A travers ces trois billets j’ai tenté de vous résumer le propos de l’auteur sur l’expérience visiteur dans les institutions culturelles et plus spécifiquement les musées. Son approche est clairement issue de recherches et pratiques en marketing, en particulier concernant le commerce et la grande distribution (retail). Bien qu’elle ne perde pas de vue la mission d’éducation et de médiation culturelle, ses recommandations visent clairement à attirer, faire rester et faire dépenser le visiteur dans une perspective d’équilibre des coûts.

« If you can offer food, shopping, services and entertainment, people will stay longer and spend more […]. It’s most cost efficient to sell more goods and services to your existing visitors than it is to draw in new ones » p85

Certains y verront le diable incarné. Personnellement, j’y trouve une vision instructive ainsi que des outils développés dans d’autres contextes et qui peuvent être détournés et mis à profit dans le secteur culturel. Arrêtons l’hypocrisie : nous sommes dans un monde de consommation où les moyens publics pour les institutions culturelles sont en baisse. Il faut se battre avec les armes efficaces que ce monde propose. La bonne nouvelle c’est qu’on peut le faire sans perdre son âme, en restant au service visiteurs pour remplir les missions fondamentales de l’établissement.

Le propos de l’ouvrage semble parfois un peu fourre-tout et manque à certains endroits de rigueur conceptuelle. Ce n’est clairement pas un livre académique écrit par un chercheur. Il s’agit d’un ouvrage qui se veut quant tout pratique, à destination de personne en charge de la gestion d’établissement culturel. Il s’agit d’un retour d’expérience et d’une méthode (il y a même des exercices à la fin de l’ouvrage) proposés à des opérationnels. J’ai trouvé ce livre très bien fait dans sa forme et son style de rédaction. Les textes sont courts et faciles à lire. C’est un livre clairement utile et opérationnel qui donne plein d’idées et d’exemples mais aussi des éléments de réflexions plus fondamentaux, de la matière à penser.

Quelques dernières remarques. L‘ouvrage a été publié en 2007 à un moment où l’usage d’Internet et des réseaux sociaux n’avait pas encore explosé dans le secteur culturel. Des compléments sur ces aspects seraient les bienvenus. Beaucoup de références citées datent un peu (années 80 et 90). Une mise à jour serait intéressante mais la plupart des principes énoncés reste valable à ce jour. Enfin, l’auteur parle depuis un contexte américain, sur la base d’exemples relevés en majeure partie aux Etats-Unis. Il faut parfois faire le tri, certains points ne peuvent pas s’appliquer tel quel dans d’autres contextes. L’auteur donne cependant des exemples dans d’autres pays et insiste sur la prise en compte des contextes culturels différents.

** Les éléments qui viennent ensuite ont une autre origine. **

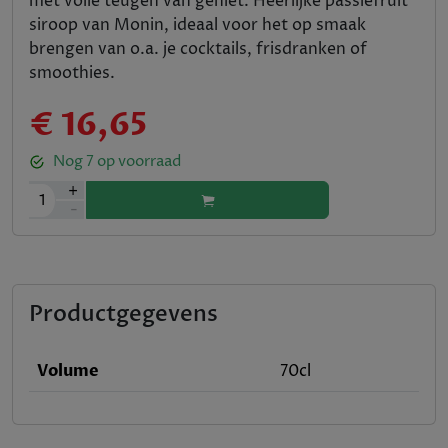
met volle teugen van geniet. Heerlijke passiefruit
siroop van Monin, ideaal voor het op smaak
brengen van o.a. je cocktails, frisdranken of
smoothies.
€ 16,65
Nog
7
op voorraad
+
1
-
Productgegevens
Volume
70cl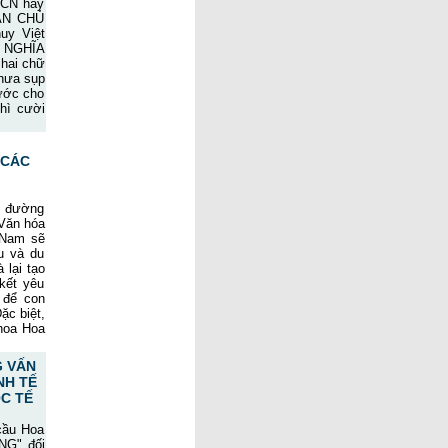
HCN hay
DÂN CHỦ
uy Việt
Ủ NGHĨA
 hai chữ
hưa sụp
nước cho
hì cười
 CÁC
c đường
 Văn hóa
 Nam sẽ
u và du
 lại tạo
kết yêu
 để con
ặc biệt,
 hoa Hoa
G VẤN
NH TẾ
C TẾ
 cầu Hoa
NG" đối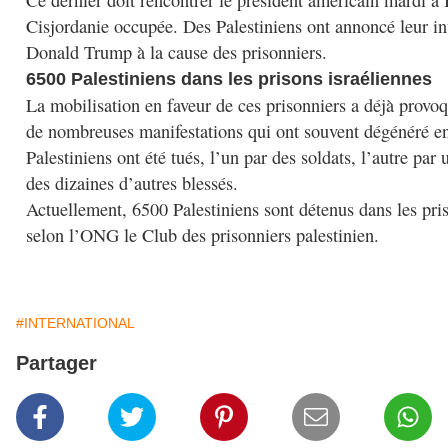
Cisjordanie occupée. Des Palestiniens ont annoncé leur int
Donald Trump à la cause des prisonniers.
6500 Palestiniens dans les prisons israéliennes
La mobilisation en faveur de ces prisonniers a déjà provoq
de nombreuses manifestations qui ont souvent dégénéré en
Palestiniens ont été tués, l’un par des soldats, l’autre par 
des dizaines d’autres blessés.
Actuellement, 6500 Palestiniens sont détenus dans les pris
selon l’ONG le Club des prisonniers palestinien.
#INTERNATIONAL
Partager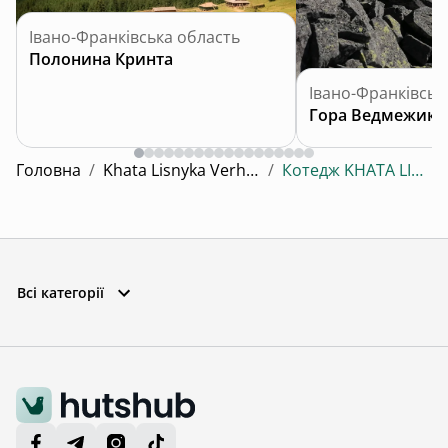
Івано-Франківська область
Полонина Кринта
Івано-Франківськ
Гора Ведмежик
Головна
/
Khata Lisnyka Verhovyna
/
Котедж KHATA LISNYKA
Всі категорії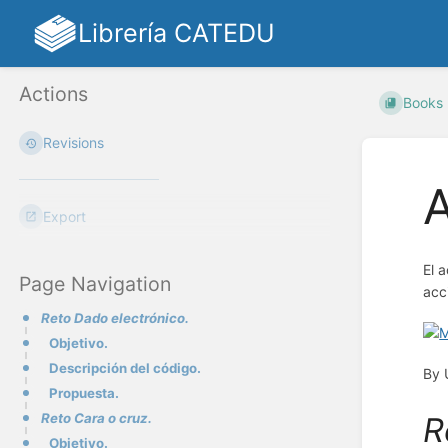
Librería CATEDU
Actions
Books
Revisions
Export
El 
Page Navigation
acc
Reto Dado electrónico.
Objetivo.
Descripción del código.
By 
Propuesta.
R
Reto Cara o cruz.
Objetivo.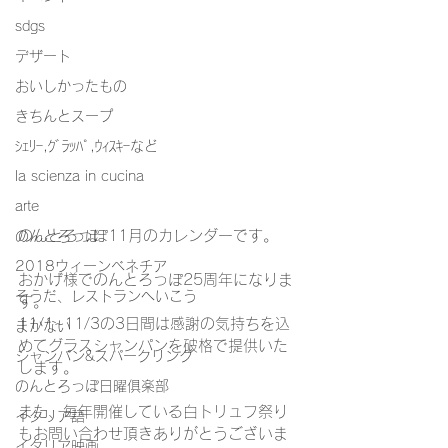
sdgs
デザート
おいしかったもの
きちんとスープ
ｼｪﾘｰ,ｸﾞﾗｯﾊﾟ,ｳｨｽｷｰなど
la scienza in cucina
arte
のんとろっぽ11月のカレンダーです。
のんとろっぽ
2018ウィーンベネチア
おかげ様でのんとろっぽ25周年になりま
そうだ、レストランへいこう
す。
11/1~11/3の3日間は感謝の気持ちを込
まかない
めてグラスシャンパンを破格で提供いた
シャンパン&スパークリング
します。
のんとろっぽ日曜俱楽部
また、毎年開催している白トリュフ祭り
イタリア語
もお問い合わせ頂きありがとうございま
イタリア映画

One thought on “Martine lit des livres : Creating great visitor experiences (3/3)

  1. Un grand merci pour cette découverte express de ce livre et vos remarques.

    Un point qui clairement manque de bon sens pour moi :
    « Et si on rampait, on sautait, on s’allongeait ou on dansait ? Voilà des choses inhabituelles qui rendront l’expérience visiteur d’autant plus mémorable. »

    Si ce n’est pas vraiment spécifiquement pensé, encadré, vous avez gagné des visiteurs qui se souviendront de leur visite pour de bonnes raisons (ils se sont amusés) et d’autres pour de mauvaises (ils ont été gêné par le bruit, le mouvement…).

    Vouloir à tout prix créer une expérience sans envisager les aspects négatifs, je pense par exemple aux zones interactives pour les enfants avec cubes à bouger (constructions à la cité de l’architecture et du patrimoine par exemple), est un peu trop fréquent à mon gout et très souvent surtout en raison des pollutions sonores.

    Je dois faire un peu vieux grincheux, mais je pense particulièrement au cas des musées d’art. Pour les sciences, l’expérience est reine (vive le Palais de la Découverte à ce sujet).